What are you smoking? The tricky thing about a smoker is the smoke is what really regulates the heat. In my experience with electric smokers, without smoke the smoker element won't be able to maintain hot enough temp to really cook the meat in a reasonable amount of time. So you gotta have a certain amount of smoke. But too much smoke isn't really good for most things, except fish really. I found that you really can't over smoke fish, but everything else has to be just right. 

Let us know how it goes.


----------



## Salmonsmoker (Jul 17, 2000)

FB,

A friend of mine has a similar smoker - had the same question. The wood chips go on the bottom, around and below the heating element. The water pan is very useful for keeping the food moist as it smoke/cooks. Keep some liquid in the pan at all times but a lot of liquid will absorb heat for a long time (try using cider - gives a nice fruit flavor to the meat.) The problem that we found with this kind of smoker is getting enough smoke. With the chips around and below the heating element, they do not produce the amount of smoke that other systems produce.

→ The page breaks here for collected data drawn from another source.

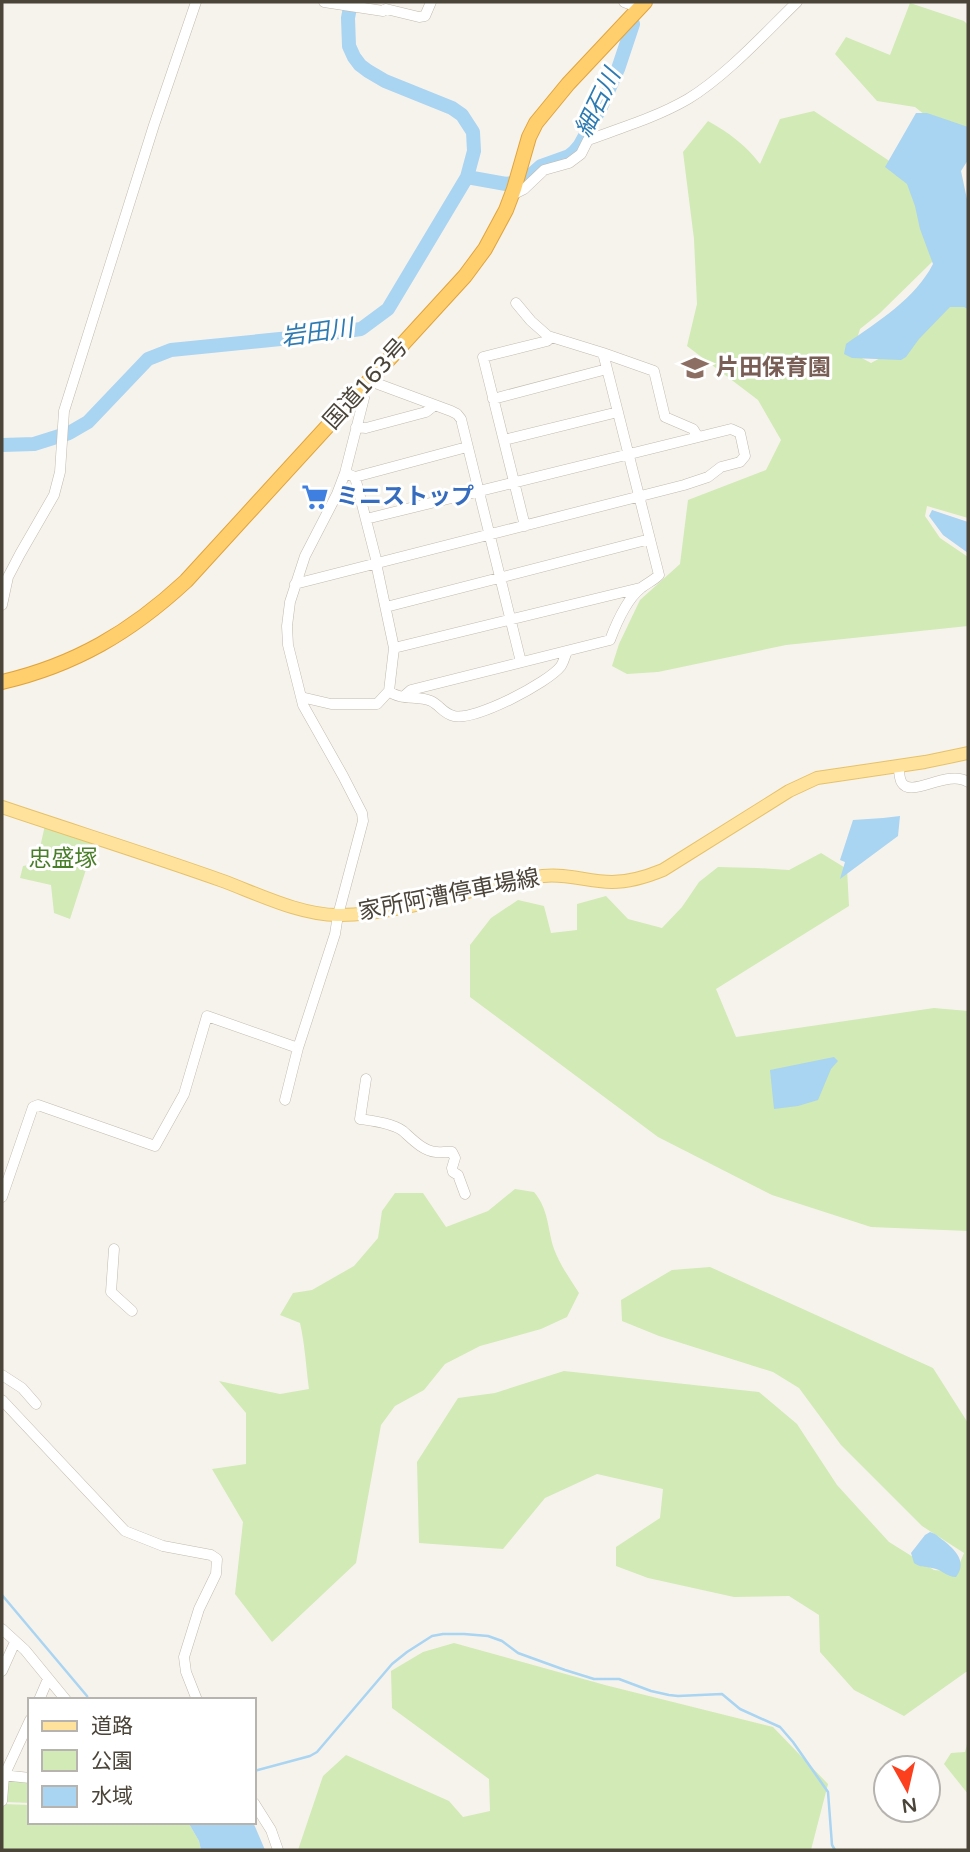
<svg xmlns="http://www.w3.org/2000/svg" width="970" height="1852" viewBox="0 0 970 1852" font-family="'Varela Round','Noto Sans JP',sans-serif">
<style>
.green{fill:#d2eab5}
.water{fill:#a9d4f2}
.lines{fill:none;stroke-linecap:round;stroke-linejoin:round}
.stream{stroke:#a9d4f2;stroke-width:2.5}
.river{stroke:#a9d4f2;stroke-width:14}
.minor-casing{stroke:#c2bbae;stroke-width:11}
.major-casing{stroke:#e6c16a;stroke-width:14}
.highway-casing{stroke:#e0a43c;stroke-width:16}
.minor{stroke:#fff;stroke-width:10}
.major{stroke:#ffe39c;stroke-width:12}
.highway{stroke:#ffcf6e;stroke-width:14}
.labels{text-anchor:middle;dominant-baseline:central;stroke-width:6;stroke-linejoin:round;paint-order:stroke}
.education-label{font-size:23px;font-weight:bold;fill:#785e54;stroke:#fff;text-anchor:start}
.street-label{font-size:23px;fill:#4b4439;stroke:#fff}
.shop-label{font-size:23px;font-weight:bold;fill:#366cbe;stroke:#fff;text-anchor:start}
.park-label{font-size:23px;fill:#4a7f2a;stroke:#fff}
.water-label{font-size:24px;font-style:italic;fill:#2e7ab2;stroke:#fff}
</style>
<rect width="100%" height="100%" fill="#f6f3ec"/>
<path class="green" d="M910,3l54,18 4,4v106l-33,-8 -20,-16 -38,-6 -42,-47 11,-17 44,18z
M814,111l95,63 21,48 2,40 -52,51 -20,16 -4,13 2,14 13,7 37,-20 45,-48 15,7v216l-41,-12 -2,10 15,22 28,19v69l-182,19 -128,27 -31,2 -15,-8 7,-22 21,-44 40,-36 8,-64 78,-30 15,-30 -23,-40 -71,-54 10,-42 -3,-65 -11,-87 25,-31c21,12 38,24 52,43l20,-45z
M45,825l48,17 -1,9 -22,68 -16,-6 -3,-28 -31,-7 3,-12 11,-2 3,-3z
M821,853l26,16 2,37 -133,83 20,48 198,-29 34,3v220l-97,-4 -99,-32 -114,-58 -188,-140v-52l21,-27 27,-18 26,6 7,27 26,-3v-26l29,-8 22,23 34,9 20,-21 17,-25 19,-15 39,1 32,2z
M515,1189l19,3c15,18 13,35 20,57 6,16 16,30 25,44l-12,24 -26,12 -61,17 -35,18 -21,26 -29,16 -14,19 -25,138 -84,79 -37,-48 8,-72 -31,-53 34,-5v-51l-27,-32 61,13 29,-5c-3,-22 -4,-44 -9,-66l-20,-8 13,-22 19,-3 42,-24 24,-28 4,-27 13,-18h28l23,34 42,-16z
M710,1267l223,101 35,55v249h-2l-62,44 -50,-26 -34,-38 -1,-37 -30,-19 -55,1 -86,-19 -32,-12v-19l44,-29 3,-29 -66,-15 -52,24 -42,51 -84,-6 -2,-81 41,-64 37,-5 69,-22 195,21 38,32 40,61 52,57 45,28 22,2 8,-19 -42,-27 -81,-81 -42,-57 -26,-16 -114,-36 -37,-15 -1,-21 51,-30z
M454,1643l151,42 168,42 55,57 -17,66h-513l25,-74 23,-21 103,46 14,16 27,-6 -1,-32 -97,-71 -1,-37 32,-19z
M968,1741v53l-24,-30 7,-11 14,-1z
M9,1780l21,2v21l-25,-1 2,-20z
M2,1804l28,1v17h158l11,19 2,9h-199z"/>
<path class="water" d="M916,113h11l41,14v33l-7,11 7,33v105l-4,-2h-14l-31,32 -13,18 -5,3 -49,-2 -8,-4 2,-10c31,-22 69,-45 87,-80l-13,-35 -5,-23 -8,-22 -22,-17z
M932,510l36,12v31l-25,-18 -14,-19z
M900,816l-2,20 -58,43 5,-17 -5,-2 13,-40 30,-2z
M834,1057l4,4 -7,8 -13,31 -20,6 -24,3 -4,-39z
M930,1532l5,2c14,11 35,24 21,43 -9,0 -15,-8 -24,-9 -8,-2 -11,0 -18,-5l-3,-10 14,-18z
M188,1822h65l12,28h-64l-2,-9z"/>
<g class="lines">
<path class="stream" d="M2,1595l85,101 1,4
M254,1771l56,-15 7,-4 75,-88 15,-12 25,-16 11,-2h21l24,2 14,5 16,12 11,4 36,13 29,9h25l32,12 18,4 9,1 44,-2 18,15 40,18 13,15 35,50 4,53 3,5"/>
<path class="river" d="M467,177l39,7 18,-3 17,-15 28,-10 5,-4 6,-7 21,-38 17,-38 15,-45
M2,445l32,-1 35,-11 19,-11 60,-63 23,-9 139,-14 51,-7 27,-20 79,-132 7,-26 -1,-19 -11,-17 -10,-7 -67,-27 -17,-10 -8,-6 -6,-8 -5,-11 -1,-28 3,-16"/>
<g class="minor-casing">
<path id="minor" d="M324,2l59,9 3,-2 33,8 6,-1 6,-14
M624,2l16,6
M512,195l12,-6 20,-19 25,-7 12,-9 7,-14c33,-12 69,-23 100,-41 38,-23 77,-66 109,-97
M516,303l15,18 17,15 55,17 51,18 11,46 28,12 5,8
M370,381l81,30 6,3 4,5 60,243
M493,399l114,-30
M356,427l10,1 60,-16 9,-7
M504,440l114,-28
M345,473l10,4 112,-30
M355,477l22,86
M525,526l-42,-169 64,-16 4,-4
M295,584l389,-99 24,-8 13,-10 19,-5 5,-6 -5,-23 -9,-4 -365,90
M2,605l6,-28 12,-23 34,-59 6,-23 4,-61 90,-286 42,-123
M386,607l264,-68
M394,648l246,-60
M389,691c12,10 29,4 42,10 9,4 12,13 23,15 21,5 94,-33 107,-50 3,-5 4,-10 6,-15
M301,697l30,7h46l12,-13 5,-43 -18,-85
M403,697l8,-7 199,-50c6,-16 17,-41 31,-52 6,-5 12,-7 18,-13l-56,-222
M899,766c0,5 0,13 3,17 9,15 46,-14 66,-1
M366,1079l-6,40c13,2 32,4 43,12 9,8 20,20 33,21 5,1 11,-1 16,0l3,6 -3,10 1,4 5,3 7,19
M285,1100l13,-52 37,-114 3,-19 25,-94 -1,-8 -19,-37 -40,-71 -15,-60 -1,-19 3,-24 15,-46 32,-62 8,-21 19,-75 -4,-6
M2,1197l31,-90 5,-2 117,41 29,-52 23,-78 91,32
M114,1249l-3,43 21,19
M2,1375l20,13 14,16
M2,1400l123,131 38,15 48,9 6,4 -1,15 -17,35 -15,48 2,15 11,28
M2,1629l23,21 41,50
M2,1671l13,-29
M39,1700l9,-21
M2,1775l28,3
M2,1801l2,-25 26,-56
M254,1803l17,27 7,20"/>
</g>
<g class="major-casing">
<path id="major" d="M2,807c74,25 148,48 221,74 35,13 79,35 117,34 70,-1 135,-30 203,-39 24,-3 45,6 69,6 18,0 34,-5 51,-12l126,-79 28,-13 108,-16 43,-9"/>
</g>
<g class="highway-casing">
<path id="highway" d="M2,682c73,-17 129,-50 184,-101l279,-305 20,-27 21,-39 8,-21 15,-52 7,-14 32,-39 77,-82"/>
</g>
<use href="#minor" class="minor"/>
<use href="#major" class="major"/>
<use href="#highway" class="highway"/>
</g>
<defs>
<g id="school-bare" transform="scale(2.1)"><path d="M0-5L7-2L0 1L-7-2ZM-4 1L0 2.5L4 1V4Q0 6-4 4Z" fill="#8d6e63" stroke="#fff" stroke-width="2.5" paint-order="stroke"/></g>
<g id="supermarket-bare" transform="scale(2.1)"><path d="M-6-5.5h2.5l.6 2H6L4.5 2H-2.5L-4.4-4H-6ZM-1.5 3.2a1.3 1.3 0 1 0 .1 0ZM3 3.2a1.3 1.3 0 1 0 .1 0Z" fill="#3f7fe0" stroke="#fff" stroke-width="2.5" paint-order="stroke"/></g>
</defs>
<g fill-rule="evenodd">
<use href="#school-bare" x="695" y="368"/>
<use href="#supermarket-bare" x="315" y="497"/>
</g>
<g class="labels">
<g class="education-label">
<text x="716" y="368">片田保育園</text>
</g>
<g class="street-label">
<text transform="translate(366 384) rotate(-48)">国道163号</text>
<text transform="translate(449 895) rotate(-11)">家所阿漕停車場線</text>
</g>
<g class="shop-label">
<text x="336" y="497">ミニストップ</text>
</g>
<g class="park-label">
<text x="63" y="859">忠盛塚</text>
</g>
<g class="water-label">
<text transform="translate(598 103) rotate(-64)">細石川</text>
<text transform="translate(317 333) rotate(-8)">岩田川</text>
</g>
</g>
<rect width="970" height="1852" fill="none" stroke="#4b4439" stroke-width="7"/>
<rect x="28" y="1698" width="228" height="126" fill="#ffffff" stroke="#b7b4b0" stroke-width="2"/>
<rect x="42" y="1721" width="35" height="10" fill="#ffe39c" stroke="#b7b4b0" stroke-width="2"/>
<text x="91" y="1733" font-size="21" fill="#4b4439">道路</text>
<rect x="42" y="1750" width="35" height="21" fill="#d2eab5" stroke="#b7b4b0" stroke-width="2"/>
<text x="91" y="1768" font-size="21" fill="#4b4439">公園</text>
<rect x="42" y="1786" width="35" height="21" fill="#a9d4f2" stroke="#b7b4b0" stroke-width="2"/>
<text x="91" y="1803" font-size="21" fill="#4b4439">水域</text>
<g transform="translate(907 1789) rotate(172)"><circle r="33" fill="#ffffff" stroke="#b7b4b0" stroke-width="2"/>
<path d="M0-5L12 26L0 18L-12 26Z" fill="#fc3f1d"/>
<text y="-10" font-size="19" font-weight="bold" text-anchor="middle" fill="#4b4439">N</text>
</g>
</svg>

To get more smoke, if there is room between the bottom of the water pan and the heating element, you could try a very shallow pan, a flat square of metal, or even a piece of metal screen with wood chips on it, placed directly on top of the heating element.

Hope this helps.

Salmonsmoker


----------



## Fred Bear (Jan 20, 2000)

Thanks for the help on the smoker. In answer to Bandittos question, I'm mainly going to be smoking venison for jerky. Do you have any helpful hints in that area?


----------



## Banditto (Jun 9, 2000)

SalmonSmoker is the guy to ask about using a smoker to make jerky. My experiences with using a smoker to make jerky were not really that edible. I use my food dehydrator to do that chore and it works perfectly. What I will do is use my dehydrator to make jerky, then after it is done throw it in the smoker for 30 minutes to give it some flavor. 

But my experience with smoking jerky is less is more--don't use too much smoke because it will turn it bitter. Good luck either way.


----------



## WALLEYE MIKE (Jan 7, 2001)

Try making jerky at 130 to 150 degrees. Takes about 4 hrs maybe a little longer. I also smoke salmon at a low temp. Best smoke flavor comes in the fall and winter. The heating coil will not cycle off and on as often as in the summer and your wood will continue to smoke constantly.


----------



## Salmonsmoker (Jul 17, 2000)

FB,

How to make jerky depends on the taste and texture that you want in the final product.

There are basically two processes that I use and both give excellent results:

1. Use ground venison, thoroughly mix in spices/salt/cure, and let set in the frige for 24 hours. Then, use a jerky shooter and lay the strips onto dehydrator trays and dry to desired state (drier strips give tougher jerky, totally not dried strips come out like a meatloaf) and you will have to experiment with that one to get what you like. When you have the texture that you want, then put it in the smoker. I like a sweet/smoky flavor so I cold smoke for 4 hours then bring up the temp to 180 to set the protien. The advantage of this method is that you have absolute control over the taste and texture of the final product. The dry salt/spices/cure give more subtle flavor possibilities, and the length of time in the dehydrator gives any texture that you want.

2. Cut strips of meat from a roast (cutting with the grain of the meat gives tougher jerky, cutting across the grain gives a more tender jerky) and put in a brine for 24 hours (several recipies have been posted for brines). Then, lay the strips out on a dehydrator tray (oven racks will work if the oven is on low) until the jerky is getting dry (again, this requires some experimenting to get the texture that you want) then into the smoker for the finishing (as above) The advantage to this method is ease and consistancy. Unless you leave it in the dehydrator/oven for too long, it is hard to go wrong and less time is required in making it. Basically you will get a good flavored, though textured (depending on the cut of meat), jerky. 

How long in the smoker depends on how much smoke-flavor you want. The smoker also will continue to dry the meat so allow for that in your procedure.

It is also very helpfull to keep some records of each batch - how much of what spices were used, how long in the dehydrator, how long in the smoker and at what temperature. With some experimenting and good recordkeeping, you will quickly come up with a flavor/texture combination that you like. Then just follow that recipe and make more because it won't last long.

Salmonsmoker


----------



## Salmonsmoker (Jul 17, 2000)

Banditto,

Thanks for the vote of confidence. About 4 years ago, I was making up to 20 lbs per week. The best jerky takes the longest to make but the flavor is worth it. 

Good to hear from you.

Salmonsmoker


----------